Basic SQL Data Transformation

SQL data transformation is the process of converting data from one format or structure to another. The goal is to clean, integrate, and shape the data so that it can be effectively stored, analyzed, and utilized.

Basic Concepts

  1. Extract: Extracting data from various data sources (such as databases, file systems). Common operations include data querying and data exporting.
  2. Transform: Performing various operations on the extracted data to meet the requirements of target storage or analysis. Common transformation operations include data cleaning, type conversion, data aggregation, etc.
  3. Load: Loading the transformed data into the target storage system, such as a data warehouse or data lake.

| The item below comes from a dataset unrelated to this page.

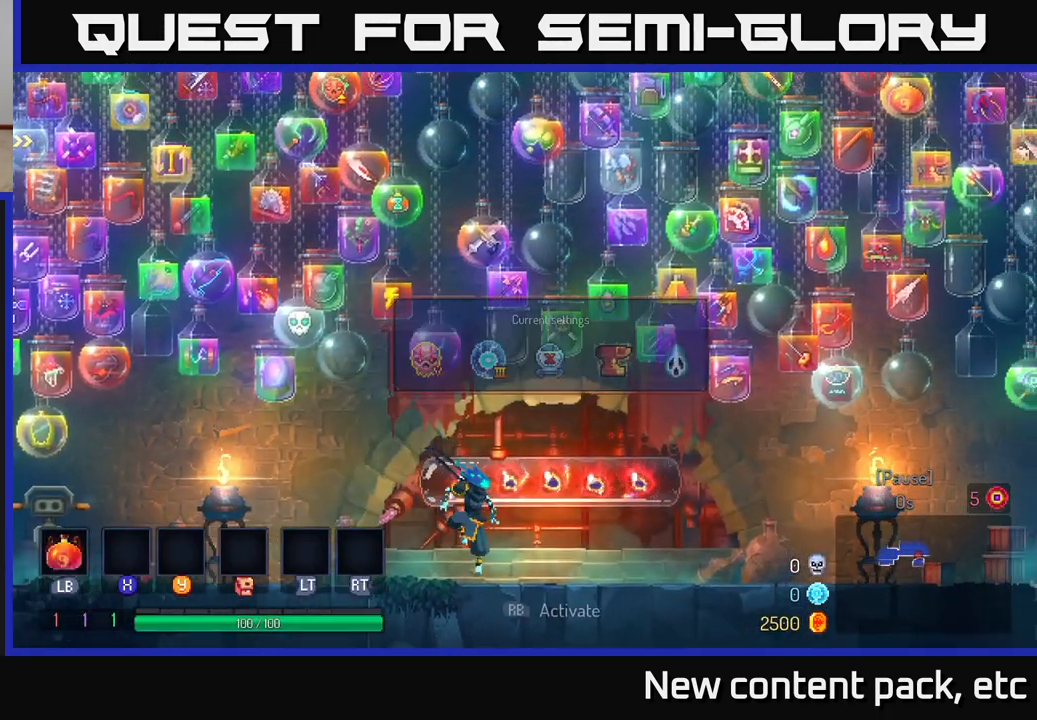
{"buttons": ["A"], "left_stick": "right", "right_stick": "center", "events": [[33, "B", "down"], [167, "B", "up"], [483, "A", "down"]]}
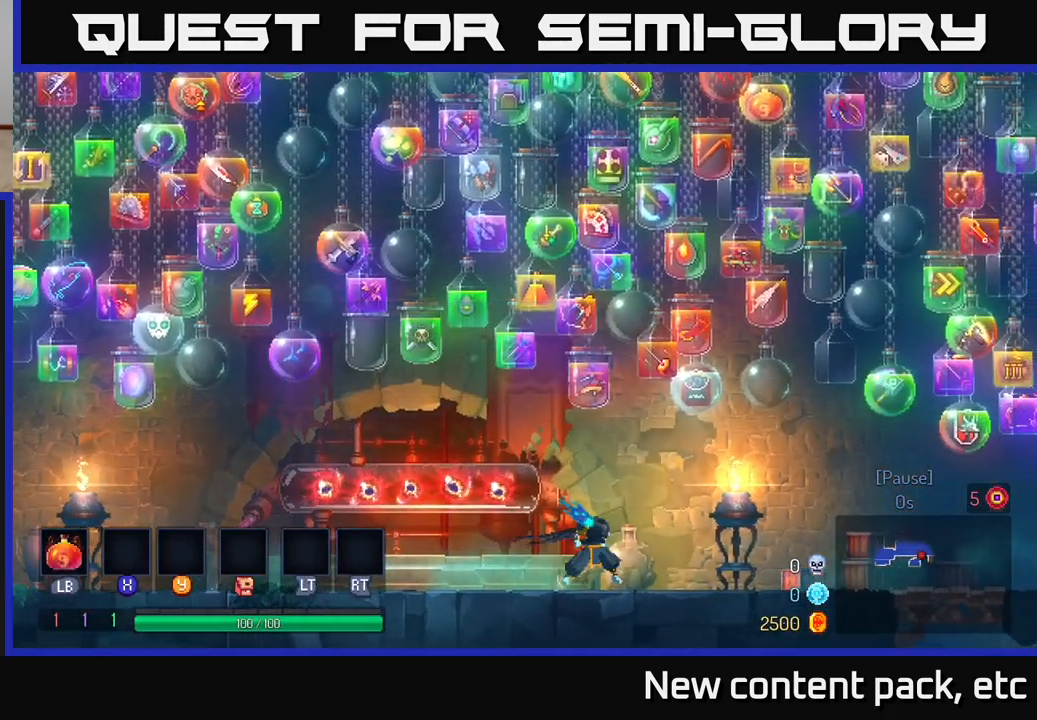
{"buttons": [], "left_stick": "right", "right_stick": "center", "events": [[100, "A", "up"]]}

Common Data Transformation Operations

  1. Data Cleaning: Removing or correcting noise, duplicates, and errors in the data. For example:

    • Deleting null values: DELETE FROM table_name WHERE column_name IS NULL;
    • Correcting erroneous data: UPDATE table_name SET column_name = 'Correct Value' WHERE column_name = 'Incorrect Value';
  2. Type Conversion: Converting data from one data type to another. For example:

    • Converting a string to a date: CAST(column_name AS DATE);
    • Converting an integer to a string: CAST(column_name AS VARCHAR);
  3. Data Aggregation: Summarizing and calculating statistics on the data, such as sum, average, count, etc. For example:

    • Calculating the sum: SELECT SUM(column_name) FROM table_name;
    • Calculating the average: SELECT AVG(column_name) FROM table_name;
  4. Data Merging: Combining data from different tables or data sources. For example:

    • Merging data using a join operation: SELECT a.*, b.* FROM table_a a JOIN table_b b ON a.id = b.id;
    • Merging data using a union operation: SELECT column_name FROM table_a UNION SELECT column_name FROM table_b;
  5. Data Filtering: Selecting data that meets certain conditions. For example:

    • Retrieving data that meets specific conditions: SELECT * FROM table_name WHERE column_name = 'value';

Data Model

TPC-H data represents the data warehouse of an automotive parts supplier, recording orders, items that make up the orders (lineitem), suppliers, customers, parts sold (part), regions, countries, and parts suppliers (partsupp).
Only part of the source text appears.